I remember Kennedy’s Cuban missile crisis speech like it was yesterday. I was sure that we were gonna get nuked. The next day I was in 8th grade homeroom looking around the room thinking I can’t die without getting laid. I wonder if any of the girls feel the same.
Given the rarity of these events, I strongly suspect the school shooting drills are simply there to terrorize students and their mothers to push for gun control.
And since most of the shootings seem to involve current or disgruntled former students (and now trannies), we might pause to ask WTF is going in the schools?
There’s PLENTY of safety in taking steps to mitigate personal injury from minor structural failure caused by a near miss. Are you not aware that this is standard procedure in earthquake zones?
Remove all students who talk about shooting up the school
Yes - I think it was ‘61 or ‘62.
Every time the fire house siren went off I was scared.
Same for me in the ‘50s and ‘60s in school near Buffalo. No duck and cover. But we went to the hallway walls, stood up facing them, with our head in crossed arms.
The only thing separating our house from the air raid siren was a church and a town hall. THAT sound was terrifying!
My professor friend said that teachers got together to discuss their collective strategy and they all decided the solution was for everyone to keep a bucket of rocks under their desk but out of sight from students for fear it would traumatize them.
Perhaps we should REOPEN THE MENTAL HOSPITALS closed down in the 1970s. lock up for “Observation” those showing aberrations of behavior toward others.
How many school shootings took place back before the 1968 gun control law went into effect? I remember and read of ...none, except during the Indian Wars.
And semi-auto rifles have been around since 1903.
My wife, as a small child in school once asked the teacher “Do you really think hiding under a desk is going to protect us from an A-bomb?”
The teacher immediately took a dislike to her as the teacher knew it was just a moral booster and nothing more.
There were mass killings before 1968, but they were usually labor conflicts, gang warfare, and race riots.
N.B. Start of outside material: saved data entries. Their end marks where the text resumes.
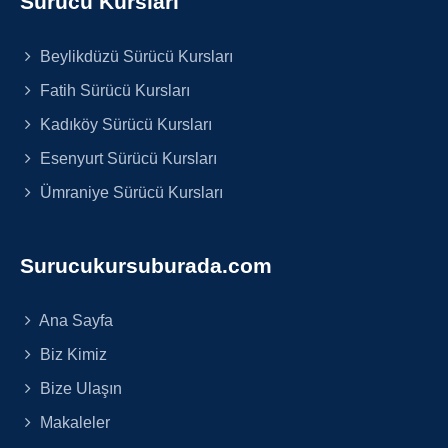
Sürücü Kursları
Beylikdüzü Sürücü Kursları
Fatih Sürücü Kursları
Kadıköy Sürücü Kursları
Esenyurt Sürücü Kursları
Ümraniye Sürücü Kursları
Surucukursuburada.com
Ana Sayfa
Biz Kimiz
Bize Ulaşın
Makaleler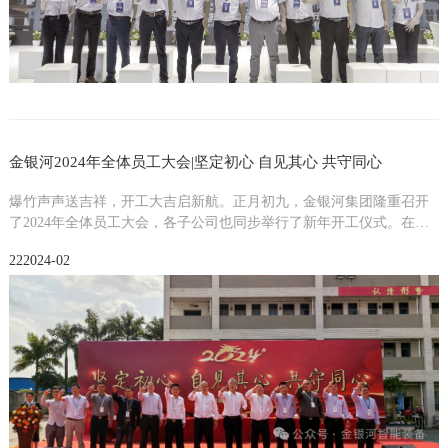
金银河2024年全体员工大会|坚定初心 自见其心 共守同心
爆竹声声送吉祥，开工大吉启新航。正月初九，金银河集团隆重召开
了2024年全体员工大会，各子公司也同步举行了新年开工仪式。在这
个充满喜庆和祥和的日子里，全体员工满怀激情，以崭新的姿态和饱
22
2024-02
满的热情迎接新一年的挑战，共同开启全新的征程。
There was a school bombing in Michigan in 1927 by a man who was probably deranged. There was a massacre of 13 people in New Jersey. Within one month in 1966, there were the Richard Speck murders of eight nurses in Chicago and the Charles Whitman killings from the University of Texas tower. The Speck and Whitman crimes were the beginning of the wave of mass murders continuing to this day.
A lot of us FReepers were taught to get under our desk to protect us from an atomic bomb.